[[ Data for this exercise, beginning ]]

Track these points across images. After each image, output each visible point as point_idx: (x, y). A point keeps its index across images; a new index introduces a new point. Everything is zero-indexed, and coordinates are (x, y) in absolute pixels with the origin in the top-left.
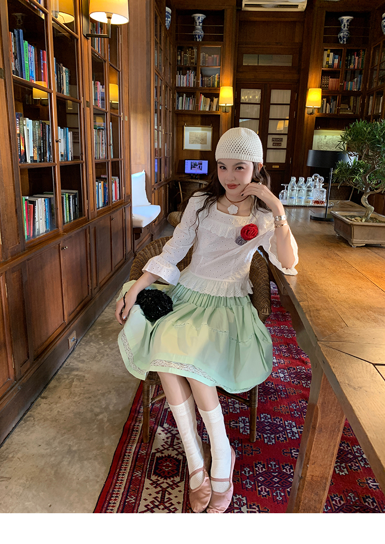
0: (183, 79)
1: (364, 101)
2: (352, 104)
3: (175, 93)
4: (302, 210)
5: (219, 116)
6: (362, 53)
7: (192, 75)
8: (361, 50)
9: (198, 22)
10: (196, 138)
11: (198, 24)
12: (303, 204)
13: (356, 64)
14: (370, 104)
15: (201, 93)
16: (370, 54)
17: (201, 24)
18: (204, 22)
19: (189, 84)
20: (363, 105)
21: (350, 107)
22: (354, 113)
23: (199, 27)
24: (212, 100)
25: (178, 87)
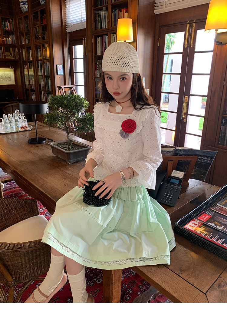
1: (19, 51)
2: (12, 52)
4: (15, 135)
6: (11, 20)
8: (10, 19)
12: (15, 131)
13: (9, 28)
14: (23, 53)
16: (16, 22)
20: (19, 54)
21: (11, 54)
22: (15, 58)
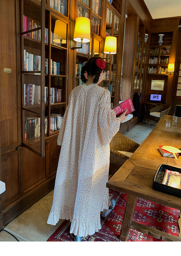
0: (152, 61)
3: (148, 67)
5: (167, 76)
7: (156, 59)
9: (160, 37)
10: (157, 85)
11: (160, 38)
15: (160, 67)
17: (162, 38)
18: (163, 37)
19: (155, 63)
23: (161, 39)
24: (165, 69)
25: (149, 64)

[[ Data for this exercise, end ]]

▸ **Aim of the task**
In the listing above, the lines from the one containing "1: (364, 101)" through the one containing "24: (212, 100)" must be set down exactly, with no other lines.

▸ **Written solution**
1: (364, 101)
2: (352, 104)
3: (175, 93)
4: (302, 210)
5: (219, 116)
6: (362, 53)
7: (192, 75)
8: (361, 50)
9: (198, 22)
10: (196, 138)
11: (198, 24)
12: (303, 204)
13: (356, 64)
14: (370, 104)
15: (201, 93)
16: (370, 54)
17: (201, 24)
18: (204, 22)
19: (189, 84)
20: (363, 105)
21: (350, 107)
22: (354, 113)
23: (199, 27)
24: (212, 100)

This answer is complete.